> Exercise directions: Rewrite the stretch of data from its first line through the line containing "35: (119, 211)" as a JSON list of strings, one string per line, leaving out blank lines.

Pixel coordinate tracking data
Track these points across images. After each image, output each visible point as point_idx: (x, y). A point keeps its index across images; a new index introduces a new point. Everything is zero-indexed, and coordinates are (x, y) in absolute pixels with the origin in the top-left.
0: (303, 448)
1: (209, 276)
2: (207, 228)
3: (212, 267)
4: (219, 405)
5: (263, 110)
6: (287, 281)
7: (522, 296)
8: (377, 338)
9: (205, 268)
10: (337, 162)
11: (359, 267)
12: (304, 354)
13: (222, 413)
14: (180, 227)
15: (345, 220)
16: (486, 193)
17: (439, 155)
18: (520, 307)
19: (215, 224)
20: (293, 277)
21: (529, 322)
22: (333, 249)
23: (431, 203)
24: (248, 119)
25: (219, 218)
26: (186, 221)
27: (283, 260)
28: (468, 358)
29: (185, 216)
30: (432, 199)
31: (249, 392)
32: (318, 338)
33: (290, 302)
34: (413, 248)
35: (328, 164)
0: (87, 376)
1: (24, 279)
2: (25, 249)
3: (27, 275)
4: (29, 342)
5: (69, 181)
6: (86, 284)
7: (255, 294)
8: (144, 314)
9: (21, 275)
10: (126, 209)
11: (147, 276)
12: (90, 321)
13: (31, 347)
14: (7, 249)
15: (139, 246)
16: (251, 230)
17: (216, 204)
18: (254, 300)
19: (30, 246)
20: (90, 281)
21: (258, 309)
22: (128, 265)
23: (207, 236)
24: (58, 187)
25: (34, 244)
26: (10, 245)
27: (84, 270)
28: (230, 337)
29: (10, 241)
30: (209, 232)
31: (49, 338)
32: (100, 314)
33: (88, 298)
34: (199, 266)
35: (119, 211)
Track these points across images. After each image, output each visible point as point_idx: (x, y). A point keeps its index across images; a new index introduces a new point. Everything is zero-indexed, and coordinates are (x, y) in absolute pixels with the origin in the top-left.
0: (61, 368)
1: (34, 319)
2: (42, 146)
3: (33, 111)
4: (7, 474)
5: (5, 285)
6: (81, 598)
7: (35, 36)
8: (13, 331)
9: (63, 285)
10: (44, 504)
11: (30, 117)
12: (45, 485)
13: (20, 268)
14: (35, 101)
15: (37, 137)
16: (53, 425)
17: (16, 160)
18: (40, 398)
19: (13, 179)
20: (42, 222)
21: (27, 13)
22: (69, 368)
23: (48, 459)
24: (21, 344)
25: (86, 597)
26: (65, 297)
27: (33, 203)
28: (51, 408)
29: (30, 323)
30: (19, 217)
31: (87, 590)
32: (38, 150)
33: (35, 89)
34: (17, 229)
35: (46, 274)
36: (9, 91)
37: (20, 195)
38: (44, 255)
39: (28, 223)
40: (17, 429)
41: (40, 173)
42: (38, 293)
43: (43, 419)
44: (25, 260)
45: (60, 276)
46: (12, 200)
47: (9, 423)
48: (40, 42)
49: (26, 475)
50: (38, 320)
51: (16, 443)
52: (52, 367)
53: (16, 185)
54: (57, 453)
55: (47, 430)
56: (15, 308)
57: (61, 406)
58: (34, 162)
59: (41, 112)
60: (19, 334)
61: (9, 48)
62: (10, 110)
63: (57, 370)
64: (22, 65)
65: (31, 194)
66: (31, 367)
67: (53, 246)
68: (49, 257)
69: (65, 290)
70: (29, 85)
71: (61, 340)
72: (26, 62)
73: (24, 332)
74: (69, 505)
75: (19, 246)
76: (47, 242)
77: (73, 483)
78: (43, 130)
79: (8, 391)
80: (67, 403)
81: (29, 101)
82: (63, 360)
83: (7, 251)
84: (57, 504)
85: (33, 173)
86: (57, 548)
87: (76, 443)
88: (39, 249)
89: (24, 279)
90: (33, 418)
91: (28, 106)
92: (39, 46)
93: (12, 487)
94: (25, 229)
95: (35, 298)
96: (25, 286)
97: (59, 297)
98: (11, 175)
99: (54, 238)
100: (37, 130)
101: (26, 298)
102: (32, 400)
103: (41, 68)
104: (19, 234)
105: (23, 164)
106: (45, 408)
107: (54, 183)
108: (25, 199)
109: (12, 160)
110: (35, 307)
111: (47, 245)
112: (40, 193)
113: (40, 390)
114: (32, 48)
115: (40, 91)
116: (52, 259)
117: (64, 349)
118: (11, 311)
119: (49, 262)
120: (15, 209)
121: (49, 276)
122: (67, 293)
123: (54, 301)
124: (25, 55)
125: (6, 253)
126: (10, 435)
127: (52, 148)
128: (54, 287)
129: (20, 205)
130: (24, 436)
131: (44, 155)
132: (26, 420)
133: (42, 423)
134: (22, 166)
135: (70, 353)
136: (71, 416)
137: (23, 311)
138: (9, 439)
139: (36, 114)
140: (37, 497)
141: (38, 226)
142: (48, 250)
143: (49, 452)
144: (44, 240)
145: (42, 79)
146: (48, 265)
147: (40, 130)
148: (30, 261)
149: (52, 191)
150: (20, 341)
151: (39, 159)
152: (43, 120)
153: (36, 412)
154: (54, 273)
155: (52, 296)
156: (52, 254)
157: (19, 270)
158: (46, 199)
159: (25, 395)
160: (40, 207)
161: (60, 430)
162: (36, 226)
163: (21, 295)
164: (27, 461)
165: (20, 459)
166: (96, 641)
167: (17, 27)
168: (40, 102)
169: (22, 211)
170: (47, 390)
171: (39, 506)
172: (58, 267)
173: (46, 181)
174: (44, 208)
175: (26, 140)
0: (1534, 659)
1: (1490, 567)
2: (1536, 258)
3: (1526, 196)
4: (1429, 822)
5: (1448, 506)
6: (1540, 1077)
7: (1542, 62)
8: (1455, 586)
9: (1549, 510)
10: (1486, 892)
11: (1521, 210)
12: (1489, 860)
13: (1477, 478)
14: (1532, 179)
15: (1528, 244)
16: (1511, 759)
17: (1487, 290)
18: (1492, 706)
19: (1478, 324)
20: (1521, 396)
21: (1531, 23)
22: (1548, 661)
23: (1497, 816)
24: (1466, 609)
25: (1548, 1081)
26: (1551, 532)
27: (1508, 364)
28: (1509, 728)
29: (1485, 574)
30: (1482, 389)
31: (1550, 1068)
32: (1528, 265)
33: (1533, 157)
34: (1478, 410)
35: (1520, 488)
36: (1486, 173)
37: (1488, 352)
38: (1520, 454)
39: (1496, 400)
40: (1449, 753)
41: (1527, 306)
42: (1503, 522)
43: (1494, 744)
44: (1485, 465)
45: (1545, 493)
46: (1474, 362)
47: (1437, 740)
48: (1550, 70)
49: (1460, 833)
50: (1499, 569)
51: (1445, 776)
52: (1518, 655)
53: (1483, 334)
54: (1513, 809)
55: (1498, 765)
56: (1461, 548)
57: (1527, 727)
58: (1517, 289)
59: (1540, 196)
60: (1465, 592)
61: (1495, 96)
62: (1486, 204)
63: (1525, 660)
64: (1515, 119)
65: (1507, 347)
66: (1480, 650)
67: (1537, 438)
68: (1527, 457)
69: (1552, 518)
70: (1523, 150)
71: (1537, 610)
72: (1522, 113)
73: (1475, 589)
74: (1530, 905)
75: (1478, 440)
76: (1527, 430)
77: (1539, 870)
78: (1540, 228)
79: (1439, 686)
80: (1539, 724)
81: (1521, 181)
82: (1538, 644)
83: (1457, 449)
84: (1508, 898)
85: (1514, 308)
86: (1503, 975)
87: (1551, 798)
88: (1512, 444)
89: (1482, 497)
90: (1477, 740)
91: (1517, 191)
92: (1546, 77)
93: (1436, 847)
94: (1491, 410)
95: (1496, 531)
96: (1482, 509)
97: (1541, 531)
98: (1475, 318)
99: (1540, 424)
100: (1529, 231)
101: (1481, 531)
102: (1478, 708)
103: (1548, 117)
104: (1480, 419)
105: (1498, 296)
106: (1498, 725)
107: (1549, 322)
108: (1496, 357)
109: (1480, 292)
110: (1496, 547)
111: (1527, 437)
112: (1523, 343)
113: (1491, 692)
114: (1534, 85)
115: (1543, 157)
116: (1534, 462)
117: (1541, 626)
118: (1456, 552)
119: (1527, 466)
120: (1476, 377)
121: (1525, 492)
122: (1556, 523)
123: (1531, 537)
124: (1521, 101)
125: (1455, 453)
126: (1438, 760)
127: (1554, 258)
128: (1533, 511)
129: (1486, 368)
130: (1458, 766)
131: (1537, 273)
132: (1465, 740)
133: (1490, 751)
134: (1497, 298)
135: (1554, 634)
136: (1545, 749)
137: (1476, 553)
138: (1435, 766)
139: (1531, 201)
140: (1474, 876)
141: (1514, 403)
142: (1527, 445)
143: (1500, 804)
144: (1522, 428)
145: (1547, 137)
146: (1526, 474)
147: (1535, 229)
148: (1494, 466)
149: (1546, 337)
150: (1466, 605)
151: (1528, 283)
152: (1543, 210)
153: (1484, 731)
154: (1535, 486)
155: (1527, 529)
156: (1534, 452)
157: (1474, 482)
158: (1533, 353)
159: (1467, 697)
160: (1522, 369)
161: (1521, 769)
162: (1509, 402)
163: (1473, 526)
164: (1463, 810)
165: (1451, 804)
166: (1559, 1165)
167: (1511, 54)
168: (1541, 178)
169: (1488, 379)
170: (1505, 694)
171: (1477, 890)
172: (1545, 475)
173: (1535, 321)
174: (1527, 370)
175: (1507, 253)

> Exercise result:
[
  "Track these points across images. After each image, output each visible point as point_idx: (x, y). A point keeps its index across images; a new index introduces a new point. Everything is zero-indexed, and coordinates are (x, y) in absolute pixels with the origin in the top-left.",
  "0: (303, 448)",
  "1: (209, 276)",
  "2: (207, 228)",
  "3: (212, 267)",
  "4: (219, 405)",
  "5: (263, 110)",
  "6: (287, 281)",
  "7: (522, 296)",
  "8: (377, 338)",
  "9: (205, 268)",
  "10: (337, 162)",
  "11: (359, 267)",
  "12: (304, 354)",
  "13: (222, 413)",
  "14: (180, 227)",
  "15: (345, 220)",
  "16: (486, 193)",
  "17: (439, 155)",
  "18: (520, 307)",
  "19: (215, 224)",
  "20: (293, 277)",
  "21: (529, 322)",
  "22: (333, 249)",
  "23: (431, 203)",
  "24: (248, 119)",
  "25: (219, 218)",
  "26: (186, 221)",
  "27: (283, 260)",
  "28: (468, 358)",
  "29: (185, 216)",
  "30: (432, 199)",
  "31: (249, 392)",
  "32: (318, 338)",
  "33: (290, 302)",
  "34: (413, 248)",
  "35: (328, 164)",
  "0: (87, 376)",
  "1: (24, 279)",
  "2: (25, 249)",
  "3: (27, 275)",
  "4: (29, 342)",
  "5: (69, 181)",
  "6: (86, 284)",
  "7: (255, 294)",
  "8: (144, 314)",
  "9: (21, 275)",
  "10: (126, 209)",
  "11: (147, 276)",
  "12: (90, 321)",
  "13: (31, 347)",
  "14: (7, 249)",
  "15: (139, 246)",
  "16: (251, 230)",
  "17: (216, 204)",
  "18: (254, 300)",
  "19: (30, 246)",
  "20: (90, 281)",
  "21: (258, 309)",
  "22: (128, 265)",
  "23: (207, 236)",
  "24: (58, 187)",
  "25: (34, 244)",
  "26: (10, 245)",
  "27: (84, 270)",
  "28: (230, 337)",
  "29: (10, 241)",
  "30: (209, 232)",
  "31: (49, 338)",
  "32: (100, 314)",
  "33: (88, 298)",
  "34: (199, 266)",
  "35: (119, 211)"
]